The Orbiter Boom Sensor System (OBSS) was a 50-foot (15.24 m) boom carried on board NASA's Space Shuttles. The boom was grappled by the Canadarm and served as an extension of the arm, doubling its length to a combined total of 100 feet (30 m). At the far end of the boom was an instrumentation package of cameras and lasers used to scan the leading edges of the wings, the nose cap, and the crew compartment after each lift-off and before each landing. If flight engineers suspected potential damage to other areas, as evidenced in imagery captured during lift-off or the rendezvous pitch maneuver, then additional regions could be scanned.

The OBSS was introduced to the shuttle fleet with STS-114, the "Return to Flight" mission executed by Discovery, and was flown on every mission after that until the retirement of the Space Shuttle fleet in 2011. It was used to inspect the shuttle for damage to the heat shield, officially called the Thermal Protection System (TPS), that could jeopardize the shuttle during re-entry. The decision to perform focused inspections of the TPS was prompted by the Space Shuttle Columbia disaster, in which Columbia was destroyed due to damage inflicted to its TPS during launch. The OBSS was central to focused inspections of the TPS, not only because it carried all the instruments necessary for detailed measurements and observations, but also because without it, the Canadarm was too short to reach to all the areas that needed to be surveyed.

==Description==
The boom was essentially the same design as the Canadarm itself, except that the articulatory joints are fixed. OBSS arms for the three remaining orbiters were manufactured relatively quickly, primarily because some spare parts for the Canadarm system were used.

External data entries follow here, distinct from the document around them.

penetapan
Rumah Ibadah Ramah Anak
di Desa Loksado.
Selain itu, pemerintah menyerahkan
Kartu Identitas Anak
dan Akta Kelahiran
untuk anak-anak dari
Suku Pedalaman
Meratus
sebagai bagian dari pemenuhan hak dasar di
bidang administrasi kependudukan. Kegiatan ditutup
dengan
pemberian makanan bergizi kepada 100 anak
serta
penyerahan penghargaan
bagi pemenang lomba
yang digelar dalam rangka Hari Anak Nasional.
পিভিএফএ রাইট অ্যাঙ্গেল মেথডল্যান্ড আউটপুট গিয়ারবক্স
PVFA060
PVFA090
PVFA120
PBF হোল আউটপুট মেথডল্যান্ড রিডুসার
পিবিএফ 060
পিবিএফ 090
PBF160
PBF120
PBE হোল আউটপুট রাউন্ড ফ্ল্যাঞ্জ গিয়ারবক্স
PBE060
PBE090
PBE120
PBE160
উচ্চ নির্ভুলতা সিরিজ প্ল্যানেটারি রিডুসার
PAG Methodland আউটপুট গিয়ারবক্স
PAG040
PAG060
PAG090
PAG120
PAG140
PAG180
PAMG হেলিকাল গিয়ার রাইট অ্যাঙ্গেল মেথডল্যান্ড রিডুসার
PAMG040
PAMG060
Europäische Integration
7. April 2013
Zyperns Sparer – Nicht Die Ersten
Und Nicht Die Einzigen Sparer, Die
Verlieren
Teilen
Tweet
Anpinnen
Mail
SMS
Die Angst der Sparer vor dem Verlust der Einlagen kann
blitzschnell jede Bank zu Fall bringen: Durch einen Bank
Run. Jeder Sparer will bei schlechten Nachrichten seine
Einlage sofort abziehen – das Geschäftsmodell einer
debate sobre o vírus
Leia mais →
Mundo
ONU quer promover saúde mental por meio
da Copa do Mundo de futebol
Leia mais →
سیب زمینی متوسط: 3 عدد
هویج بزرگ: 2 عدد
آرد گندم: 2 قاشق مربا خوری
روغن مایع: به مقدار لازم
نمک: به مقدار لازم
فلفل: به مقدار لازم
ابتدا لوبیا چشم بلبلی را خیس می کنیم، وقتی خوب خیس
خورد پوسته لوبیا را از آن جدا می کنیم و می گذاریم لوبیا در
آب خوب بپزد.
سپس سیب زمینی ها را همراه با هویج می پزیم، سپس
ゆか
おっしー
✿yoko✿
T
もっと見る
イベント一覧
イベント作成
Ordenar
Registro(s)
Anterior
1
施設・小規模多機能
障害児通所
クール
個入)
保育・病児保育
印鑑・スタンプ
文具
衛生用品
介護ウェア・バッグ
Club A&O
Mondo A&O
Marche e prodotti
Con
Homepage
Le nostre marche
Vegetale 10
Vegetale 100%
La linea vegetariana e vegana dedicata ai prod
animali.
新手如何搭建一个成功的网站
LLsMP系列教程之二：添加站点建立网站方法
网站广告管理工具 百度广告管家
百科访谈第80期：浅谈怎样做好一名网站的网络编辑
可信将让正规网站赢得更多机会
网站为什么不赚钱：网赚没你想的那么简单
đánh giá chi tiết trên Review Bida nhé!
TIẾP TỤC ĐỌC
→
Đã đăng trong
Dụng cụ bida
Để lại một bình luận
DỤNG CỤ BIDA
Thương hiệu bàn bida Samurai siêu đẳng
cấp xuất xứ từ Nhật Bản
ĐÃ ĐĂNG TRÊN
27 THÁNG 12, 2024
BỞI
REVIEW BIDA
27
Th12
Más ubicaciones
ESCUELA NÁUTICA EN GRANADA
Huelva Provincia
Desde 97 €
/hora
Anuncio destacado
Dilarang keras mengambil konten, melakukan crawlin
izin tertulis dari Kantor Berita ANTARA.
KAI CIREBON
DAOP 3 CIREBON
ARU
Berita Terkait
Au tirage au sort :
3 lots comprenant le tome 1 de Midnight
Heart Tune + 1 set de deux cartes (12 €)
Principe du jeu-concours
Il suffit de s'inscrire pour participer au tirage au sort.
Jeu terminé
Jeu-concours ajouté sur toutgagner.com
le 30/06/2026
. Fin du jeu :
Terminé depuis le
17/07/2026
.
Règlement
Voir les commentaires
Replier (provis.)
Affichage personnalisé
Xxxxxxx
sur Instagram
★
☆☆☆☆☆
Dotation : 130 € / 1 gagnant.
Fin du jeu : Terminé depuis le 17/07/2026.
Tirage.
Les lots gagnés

Two instrumentation packages are installed at the far end of the OBSS. Sensor package 1 consists of the Laser Dynamic Range Imager (LDRI) and an Intensified Television Camera (ITVC). Sensor package 2 is the Laser Camera System (LCS) and a digital camera (IDC). The sensors can record at a resolution of a few millimeters, and can scan at a rate of about 2.5 in per second.

It is also fitted with handrails, so that the boom could be used to provide spacewalkers with access to the shuttle's underbelly in case in-flight repairs were required.

==STS-120 ISS repair==

During STS-120 the OBSS was used as an extension boom for the space station's Canadarm2, something it was never designed to do. During this mission the P6 solar array had become damaged during the redeploy. Canadarm2 grabbed the arm on its center Flight-Releasable Grapple Fixture and then astronaut Scott E. Parazynski was mounted at the end of the boom to make the repair. Because Canadarm2 was unable to power the OBSS, it was without power many hours more than it was designed to handle, but because it was heated up considerably before the start of the repair it stayed undamaged.

==Enhanced ISS boom assembly==

Due to the benefits for spacewalkers from the extended range provided by connecting an OBSS to the International Space Station (ISS)'s robotic arm, NASA implemented a plan for STS-134 to leave its OBSS behind on the ISS, where it would permanently remain. The plan resulted in a number of modifications to the OBSS, now known as the Enhanced ISS Boom Assembly, including the addition of a Power Data and Grapple Fixture which enables mating to the robotic arm on the end of the boom with a Canadarm2-compatible grapple fixture to favor station use. The boom was stowed on the ISS S1 Integrated Truss Structure on the fourth spacewalk of STS-134 on May 27, 2011. The OBSS sensors were disconnected during the EVA, and are not designed to withstand thermal conditions outside the ISS without power to keep them warm. However, the modification of the grapple fixture could enable such equipment to be mounted onto the OBSS in the future.